→ **ASSIGNMENT**: Give again, exactly, every line of the entries below from the one that has "For every layout" to the last.

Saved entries
◆ ◆ ◆ ◆ ◆
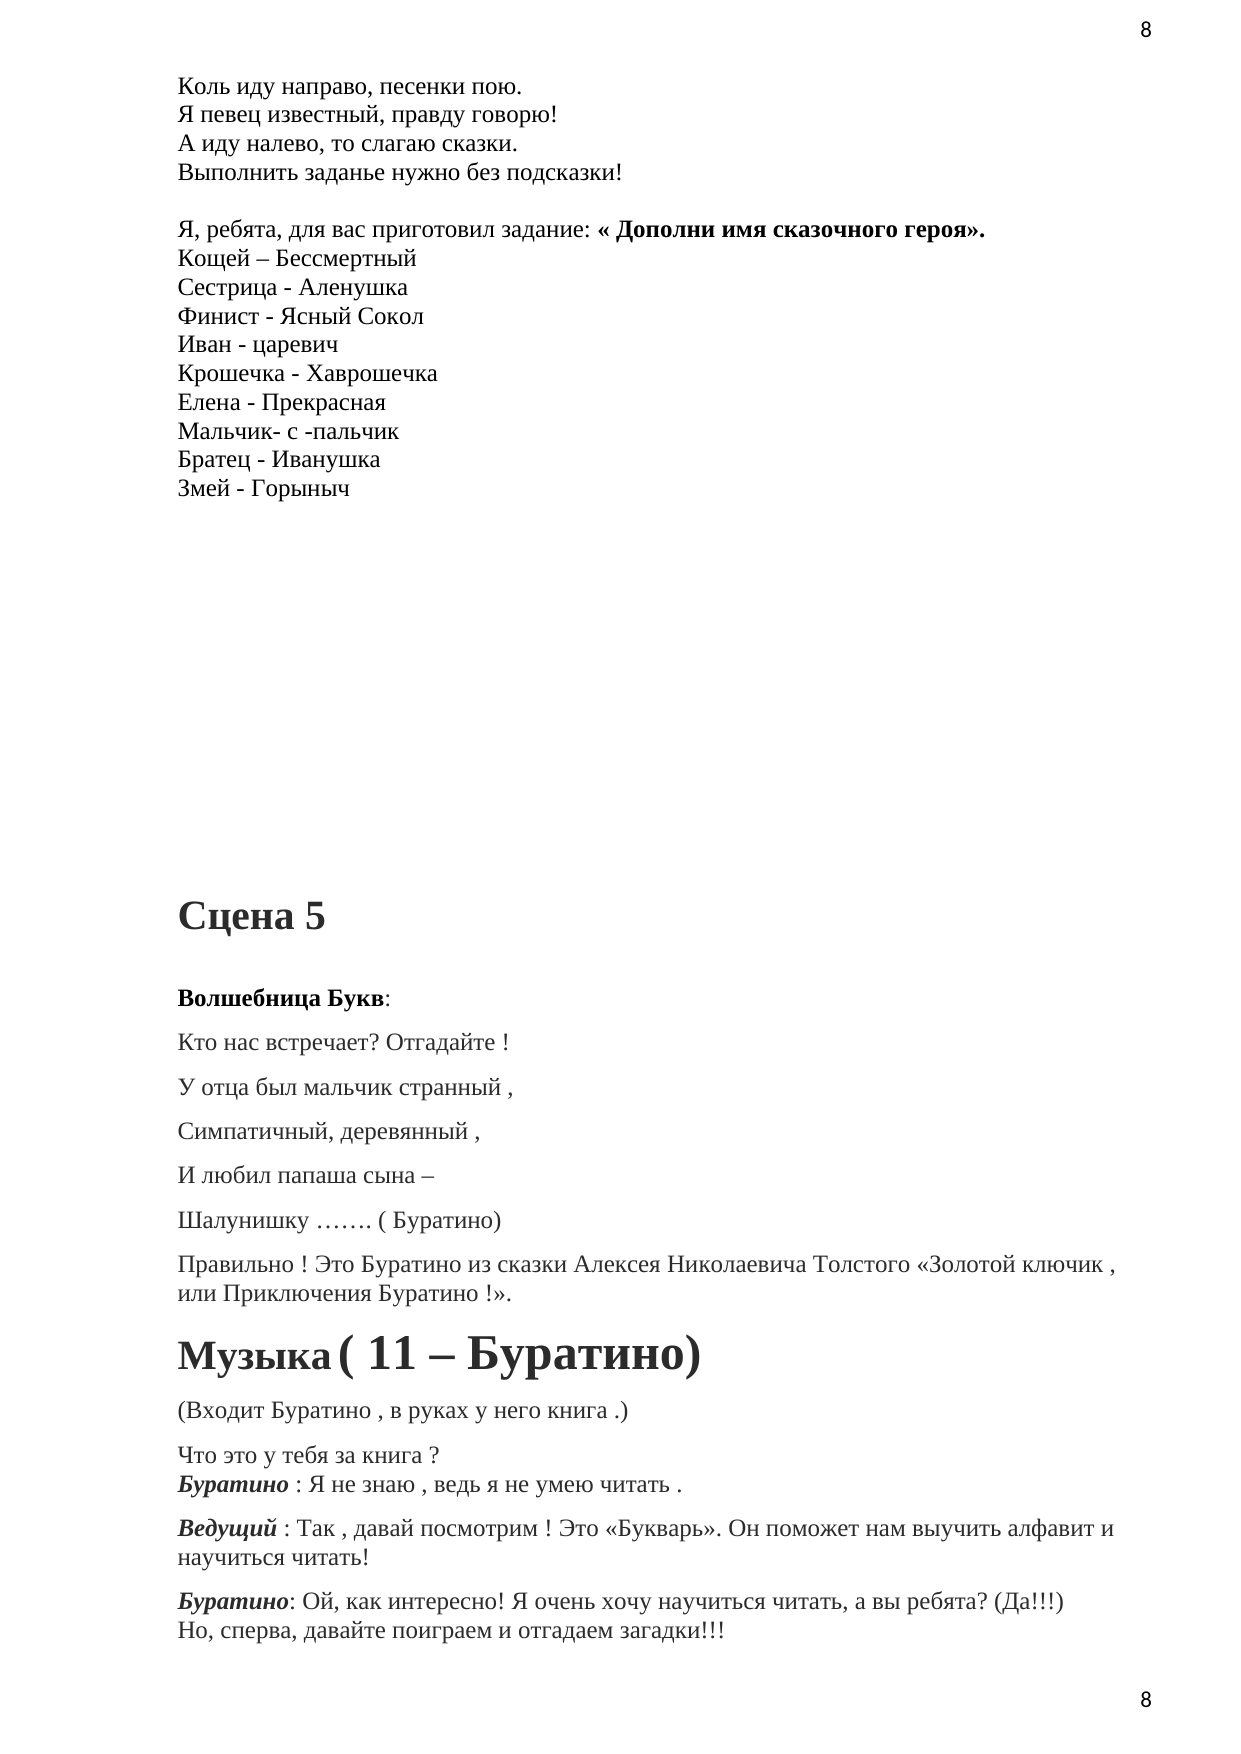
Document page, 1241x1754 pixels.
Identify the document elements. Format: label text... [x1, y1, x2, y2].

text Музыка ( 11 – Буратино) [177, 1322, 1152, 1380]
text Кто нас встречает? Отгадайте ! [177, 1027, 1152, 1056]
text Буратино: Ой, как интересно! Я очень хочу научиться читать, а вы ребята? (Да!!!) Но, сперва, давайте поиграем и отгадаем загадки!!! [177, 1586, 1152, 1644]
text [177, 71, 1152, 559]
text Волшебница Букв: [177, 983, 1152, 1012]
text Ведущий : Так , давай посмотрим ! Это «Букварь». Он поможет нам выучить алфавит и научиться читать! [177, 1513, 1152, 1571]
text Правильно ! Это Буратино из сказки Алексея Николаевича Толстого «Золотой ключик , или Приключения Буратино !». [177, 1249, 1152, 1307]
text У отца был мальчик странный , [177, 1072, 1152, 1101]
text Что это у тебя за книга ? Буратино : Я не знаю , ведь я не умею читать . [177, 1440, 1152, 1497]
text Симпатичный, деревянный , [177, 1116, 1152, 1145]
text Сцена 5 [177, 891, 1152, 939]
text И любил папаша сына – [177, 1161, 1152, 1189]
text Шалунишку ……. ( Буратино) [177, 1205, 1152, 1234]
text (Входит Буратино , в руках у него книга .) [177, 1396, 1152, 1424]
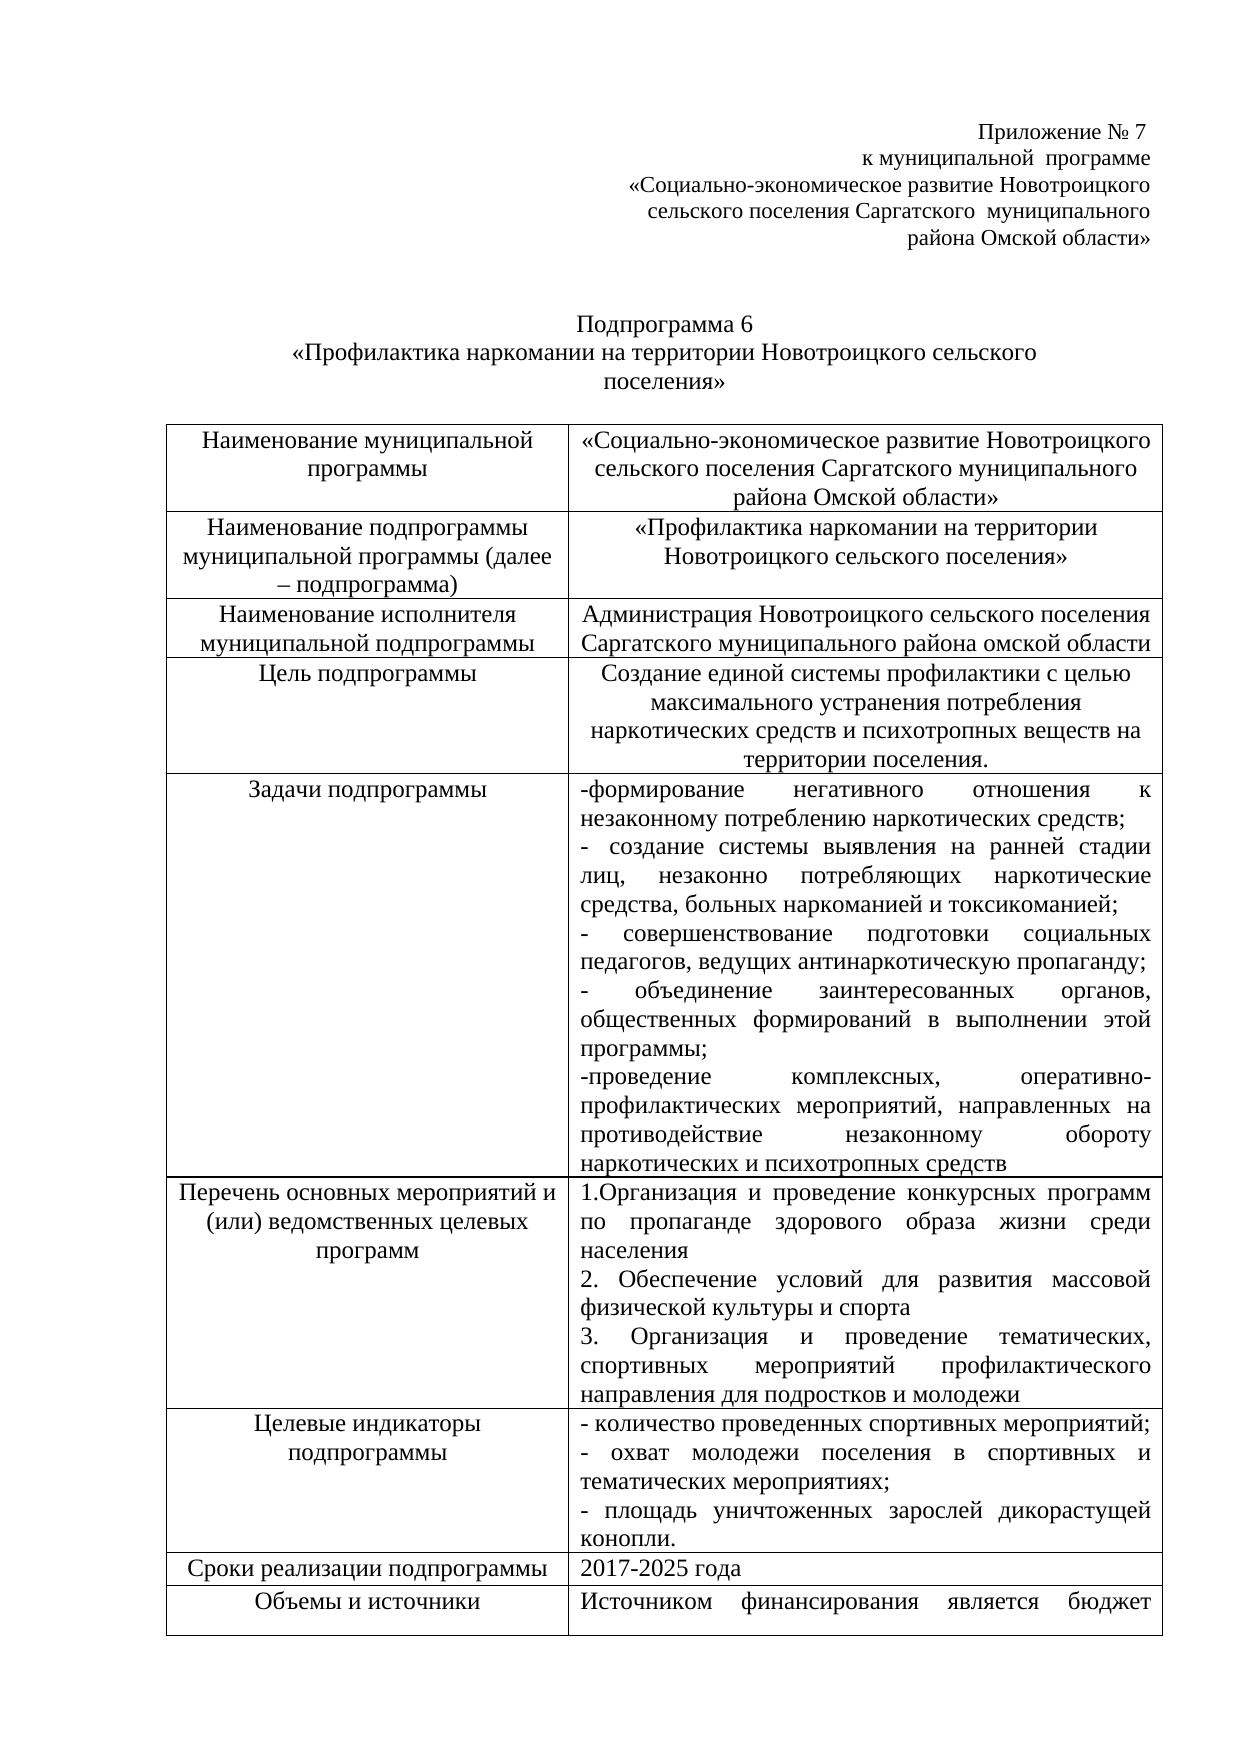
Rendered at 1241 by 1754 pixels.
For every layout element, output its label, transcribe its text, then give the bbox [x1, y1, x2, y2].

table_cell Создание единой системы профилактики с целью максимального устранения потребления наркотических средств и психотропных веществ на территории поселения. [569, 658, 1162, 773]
◆ ◆ ◆ ◆ ◆
→ **SOLUTION TO THE EXERCISE**:
For every layout element, output its label, transcribe its text, then give the bbox [x1, y1, x2, y2].

table_cell Создание единой системы профилактики с целью максимального устранения потребления наркотических средств и психотропных веществ на территории поселения. [569, 658, 1162, 773]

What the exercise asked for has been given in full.